▸ **SELECTED TEXT**
((

Look at it this way: Metaphorically speaking, everyone wants to have a horse in the race. The 2019-20 playoffs are truly going to be the “test of champions” with everything teams are going to have to go through in order to compete.

Here’s the thing, even though one may have a “horse in the race”, it doesn’t mean they’ll win. 

For example, your horse is going up against Secretariat in the Belmont. 

No matter how much you tell yourself that your horse has a shot at upsetting the odds-on favourite, you know what’s going to happen. Your horse isn’t going to come even remotely close to beating the “tremendous machine” that is Secretariat. Try your luck in the next race

Take advantage of opportunities given

So, the 2019-20 Toronto Maple Leafs can’t win now… they should just tank? It’s pretty risky.

Of course, tanking is a risky business, but after the 2020 NHL Drafty Lottery established that a mystery team (one of the eight teams to lose its play-in series) will get the first overall pick. Essentially the opportunity to draft Alexis Lafreniere.

))

In the text on the 2019-20 Toronto Maple Leafs, which team is said to get the first overall pick?

▸ **PROVIDED MATERIAL**
((

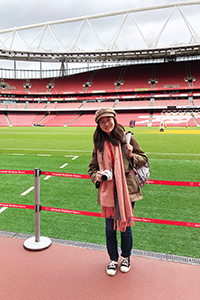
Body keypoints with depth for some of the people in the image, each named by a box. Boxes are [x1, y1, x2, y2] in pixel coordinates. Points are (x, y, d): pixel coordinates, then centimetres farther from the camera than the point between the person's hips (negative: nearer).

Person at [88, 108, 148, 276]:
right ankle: (113, 259, 38)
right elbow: (93, 167, 14)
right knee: (110, 228, 13)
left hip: (126, 191, -2)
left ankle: (126, 258, 40)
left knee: (125, 227, 12)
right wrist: (96, 177, -8)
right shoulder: (99, 143, 5)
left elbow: (144, 160, 5)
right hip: (107, 191, 2)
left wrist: (132, 155, -16)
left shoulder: (126, 138, -2)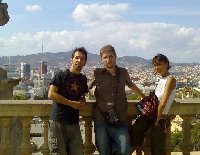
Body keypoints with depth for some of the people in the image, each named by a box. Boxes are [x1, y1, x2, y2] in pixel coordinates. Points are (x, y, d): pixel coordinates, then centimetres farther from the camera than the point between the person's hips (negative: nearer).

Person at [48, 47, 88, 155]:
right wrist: (71, 103, -13)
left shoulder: (83, 79, 14)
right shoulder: (61, 75, -4)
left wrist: (82, 102, 2)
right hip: (58, 121, -5)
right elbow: (51, 94, -12)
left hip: (74, 122, 6)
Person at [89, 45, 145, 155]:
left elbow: (132, 86, 27)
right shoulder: (97, 73, 1)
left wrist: (145, 97, 37)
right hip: (101, 120, -2)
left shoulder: (123, 72, 9)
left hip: (119, 121, 2)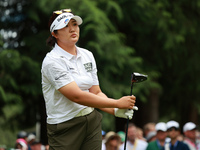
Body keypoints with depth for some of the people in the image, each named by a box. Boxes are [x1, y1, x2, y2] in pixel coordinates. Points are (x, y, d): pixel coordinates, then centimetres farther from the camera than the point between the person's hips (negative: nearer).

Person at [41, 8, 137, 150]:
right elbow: (77, 96, -22)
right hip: (64, 127, -6)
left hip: (92, 122, 6)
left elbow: (96, 93, 9)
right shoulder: (52, 61, -14)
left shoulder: (87, 55, 9)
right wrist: (117, 103, -21)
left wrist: (116, 111, -11)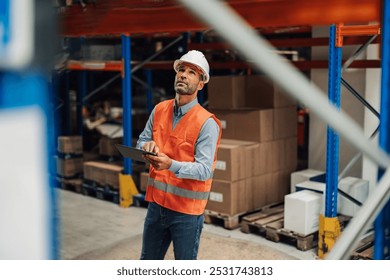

))

▸ **REPLY TO THE TASK**
A mystery team, one of the eight teams to lose its play-in series.